Woody Assaf's parents came from Lebanon at a time when maybe things weren't so great in Lebanon, but they weren't much better in Mississippi.  He could have gone anywhere, but he chose to stay here and became a broadcasting legend.

Stuart Good came here with his teenage son from somewhere like Wisconsin.  Jeff Good did really well at Millsaps.  He could have gone anywhere and done anything, but he saw something in Jackson that a lot of people who have been here for generations couldn't see, and that inspired him to start a business here and raise a family here and make himself a part of the fabric of Mississippi.

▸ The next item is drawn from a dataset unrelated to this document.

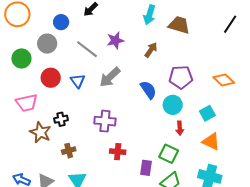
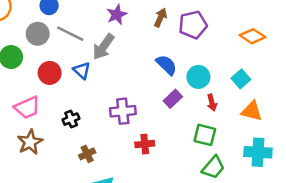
gray line: (87, 49) -> (70, 34), moved
gray arrow: (110, 77) -> (103, 47), moved
purple pentagon: (181, 77) -> (193, 25), moved
brown star: (40, 132) -> (30, 142), moved, turned 30
purple rectangle: (146, 168) -> (173, 99), moved, turned 49

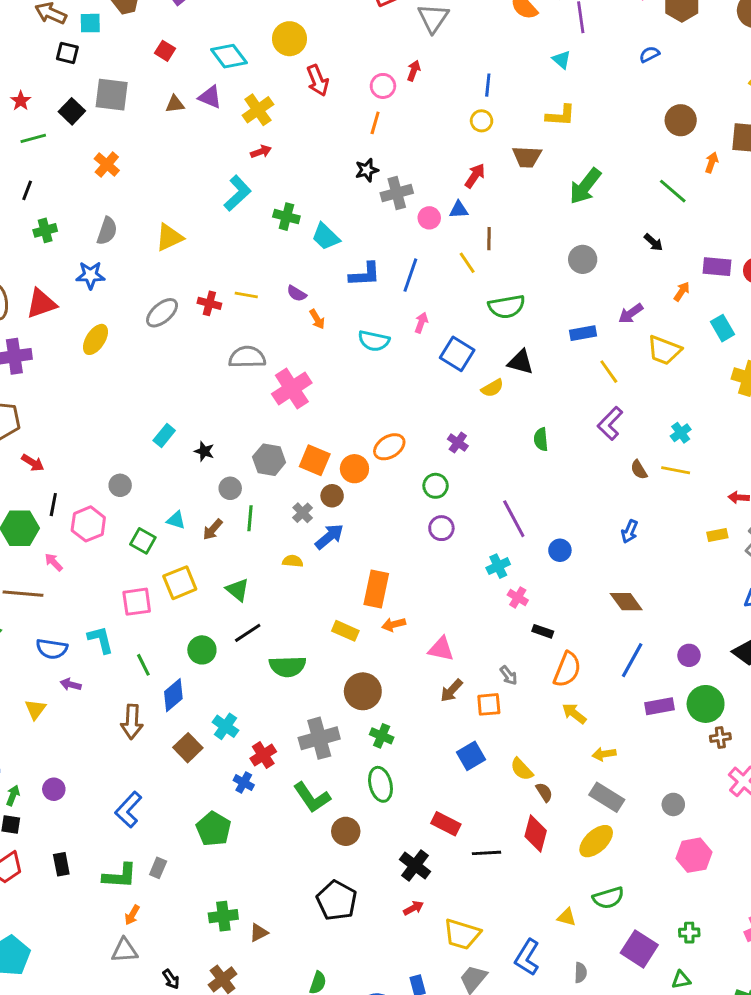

Peter DeBeukelaer came from Belgium, where his family had a successful business since the civil war.  He had an idea for a new product and wanted a place to make it a reality, and he chose Mississippi even though he could have gone anywhere.  

Mississippi is still a very troubled place.  It probably always will be.  There are still opportunities here.  Sometimes it's hard for the people who have been here for generations to see it, but it's still very real.  There are stories of successful immigrants to Mississippi starting today and tomorrow in areas that those of us who have been here a while might never see.    Sometimes, the keys to success is a fresh pair of eyes.